The money part is the wheel that moves. The real part is the exercise of men and women in their daily existence - of the things they do to make themselves feel alive, every day, every moment.

The judge of the correctness of our government spending is whether it is exciting the right thing in the people. This is how we know whether we are heading the right direction, and whether we are going to have an economic future.

Blogs & Budget 2010

I haven't been writing of late basically because I have been very busy, including three weeks of ale and fish and chips. Second, I feel there is nothing worth my trouble to put thoughts to print - not even Budget 2010. Third, blogging has failed to become a pleasant thing for me to do. I write to entertain, not to please. I write to provoke, not to justify. The sanctity of the freedom to think and write is paramount - I am wry of thought-police.

Nonetheless, there are 3 things I can say about Budget 2010.

1. Budgets, by definition, are basically about the government's finances. Should the government balance its budget? Yes, if you can't borrow any more. No, if you can continue to live on credit. This question is important because it affects all the other issues. Budget 2010 promises to bring down the deficit as a proportion of the national income. This percentage balloons in recent years for two reasons: that the national income failed to grow or even contracted, and that as a result the government borrowed more to try to beef up the economy. This is a double whammy for the target percentage but it is something that one should expect. Once the economy recovers strongly, we will see a sharp reduction of that percentage by virtue of the improvement in the denomination of the measurement. Budget 2010 expects its deficit to fall to 5.6% of GDP from 7.4% in 2009 as a result of a sharp reduction in the Federal Government's operating expenditure - if this effort fails, the deficit will be back up to 7%. But it doesn't matter.

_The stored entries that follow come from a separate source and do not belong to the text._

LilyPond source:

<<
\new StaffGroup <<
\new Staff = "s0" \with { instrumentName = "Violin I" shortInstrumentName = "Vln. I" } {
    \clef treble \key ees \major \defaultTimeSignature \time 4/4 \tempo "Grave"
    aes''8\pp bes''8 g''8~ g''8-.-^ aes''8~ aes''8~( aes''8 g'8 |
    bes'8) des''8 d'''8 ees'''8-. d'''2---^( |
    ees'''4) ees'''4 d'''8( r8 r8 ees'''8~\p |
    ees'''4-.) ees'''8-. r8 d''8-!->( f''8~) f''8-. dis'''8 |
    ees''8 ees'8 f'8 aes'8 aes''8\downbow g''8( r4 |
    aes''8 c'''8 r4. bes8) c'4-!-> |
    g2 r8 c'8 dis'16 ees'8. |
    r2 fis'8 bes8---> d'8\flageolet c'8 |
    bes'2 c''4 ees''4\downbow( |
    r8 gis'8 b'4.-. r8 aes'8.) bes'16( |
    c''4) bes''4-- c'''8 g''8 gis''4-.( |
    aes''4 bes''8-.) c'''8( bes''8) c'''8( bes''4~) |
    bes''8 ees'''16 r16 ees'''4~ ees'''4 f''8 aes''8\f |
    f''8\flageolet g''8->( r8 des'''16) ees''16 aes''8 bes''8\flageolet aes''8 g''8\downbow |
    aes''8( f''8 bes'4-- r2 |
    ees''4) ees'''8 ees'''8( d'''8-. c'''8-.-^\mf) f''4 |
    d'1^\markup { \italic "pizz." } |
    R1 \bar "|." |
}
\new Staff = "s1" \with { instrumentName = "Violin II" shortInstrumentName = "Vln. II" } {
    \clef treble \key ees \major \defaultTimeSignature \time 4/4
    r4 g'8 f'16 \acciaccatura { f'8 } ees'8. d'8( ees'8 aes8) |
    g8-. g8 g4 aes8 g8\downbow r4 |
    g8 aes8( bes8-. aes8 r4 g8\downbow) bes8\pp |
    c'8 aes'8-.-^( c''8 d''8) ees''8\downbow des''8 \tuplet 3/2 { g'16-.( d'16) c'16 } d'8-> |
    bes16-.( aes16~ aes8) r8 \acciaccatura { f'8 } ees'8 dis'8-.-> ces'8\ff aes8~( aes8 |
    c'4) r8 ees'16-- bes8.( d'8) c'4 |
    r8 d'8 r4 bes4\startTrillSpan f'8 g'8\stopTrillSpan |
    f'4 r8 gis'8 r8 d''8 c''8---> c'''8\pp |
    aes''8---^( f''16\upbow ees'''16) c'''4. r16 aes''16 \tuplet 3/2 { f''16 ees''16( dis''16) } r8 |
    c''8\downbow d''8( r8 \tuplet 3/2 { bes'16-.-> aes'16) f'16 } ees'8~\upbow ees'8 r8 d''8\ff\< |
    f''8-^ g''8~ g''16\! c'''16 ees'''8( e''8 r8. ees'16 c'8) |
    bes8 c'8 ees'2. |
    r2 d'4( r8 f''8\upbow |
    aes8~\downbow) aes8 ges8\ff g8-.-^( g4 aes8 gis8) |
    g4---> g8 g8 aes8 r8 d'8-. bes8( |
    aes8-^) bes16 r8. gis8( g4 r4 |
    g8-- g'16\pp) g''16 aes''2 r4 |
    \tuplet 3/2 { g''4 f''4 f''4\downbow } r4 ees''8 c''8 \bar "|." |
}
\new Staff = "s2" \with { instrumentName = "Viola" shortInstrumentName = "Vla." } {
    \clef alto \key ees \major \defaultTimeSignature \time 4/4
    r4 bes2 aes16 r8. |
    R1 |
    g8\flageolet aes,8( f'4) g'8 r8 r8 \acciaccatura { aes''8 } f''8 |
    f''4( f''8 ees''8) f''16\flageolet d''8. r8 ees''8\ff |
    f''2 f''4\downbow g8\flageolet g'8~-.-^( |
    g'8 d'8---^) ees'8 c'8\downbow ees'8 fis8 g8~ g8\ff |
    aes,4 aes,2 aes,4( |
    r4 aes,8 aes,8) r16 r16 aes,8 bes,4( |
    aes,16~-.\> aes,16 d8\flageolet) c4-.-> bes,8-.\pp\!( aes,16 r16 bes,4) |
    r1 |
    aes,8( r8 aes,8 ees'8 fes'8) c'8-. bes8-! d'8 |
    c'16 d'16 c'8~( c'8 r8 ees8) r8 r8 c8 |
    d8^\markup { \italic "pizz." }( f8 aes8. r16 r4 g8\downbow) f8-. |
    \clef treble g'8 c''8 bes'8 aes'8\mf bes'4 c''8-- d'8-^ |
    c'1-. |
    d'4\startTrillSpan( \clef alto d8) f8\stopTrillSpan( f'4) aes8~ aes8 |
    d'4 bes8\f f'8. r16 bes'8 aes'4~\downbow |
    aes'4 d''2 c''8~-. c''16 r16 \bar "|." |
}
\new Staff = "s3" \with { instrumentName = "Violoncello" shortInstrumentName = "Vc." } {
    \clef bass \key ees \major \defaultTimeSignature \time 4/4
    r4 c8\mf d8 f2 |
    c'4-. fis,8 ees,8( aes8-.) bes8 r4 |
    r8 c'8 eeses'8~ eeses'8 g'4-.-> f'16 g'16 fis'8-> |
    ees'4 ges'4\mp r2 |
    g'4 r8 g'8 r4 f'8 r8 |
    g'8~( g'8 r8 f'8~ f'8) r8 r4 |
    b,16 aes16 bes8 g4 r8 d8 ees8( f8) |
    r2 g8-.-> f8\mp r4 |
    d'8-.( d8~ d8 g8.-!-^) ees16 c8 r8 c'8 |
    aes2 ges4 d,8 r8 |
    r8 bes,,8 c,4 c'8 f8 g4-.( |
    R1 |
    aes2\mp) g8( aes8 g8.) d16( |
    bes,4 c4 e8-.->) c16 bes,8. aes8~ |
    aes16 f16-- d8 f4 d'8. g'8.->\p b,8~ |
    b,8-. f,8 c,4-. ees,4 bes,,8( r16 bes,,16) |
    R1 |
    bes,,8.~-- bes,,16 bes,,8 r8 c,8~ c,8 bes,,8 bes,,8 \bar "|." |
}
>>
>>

2. The direction of Federal Government spending especially development expenditure is crucial because it is strategic. It is a bit off the point when the government is talking about the efficiency of spending - although important for the purpose of stopping a corrupting culture - but not for saving the economy from nosediving further or turning it around. The government should spend to build new foundations for the new economy. Properly educated children is necessary but not sufficient. We have to lay the foundations for our technological base. Importing expensive foreign machines is a first step so long as we have money. But getting our young men and women to invest their time and talents to build sophisticated things need to be encouraged. I am happy with some encouragement for the arts (RM200 million) but I hope will not be squandered on some undisciplined wannabes. Creativity is serious business.

3. The 15% flat income tax for Iskandar Corridor is a curious case. While it is now unfair by being preferential, it cannot be removed at all in future without the collapse of Iskandar. The only future move for it must be, if it proves itself to be good, to apply it nationwide. The whole country should be competing with the rest of the world, and not Iskandar competing with the rest of the country.

In all, Budget 2010 is champagne without the bubbles. To be fair, it is only an annual budget. The bigger directional one must be the 10MP.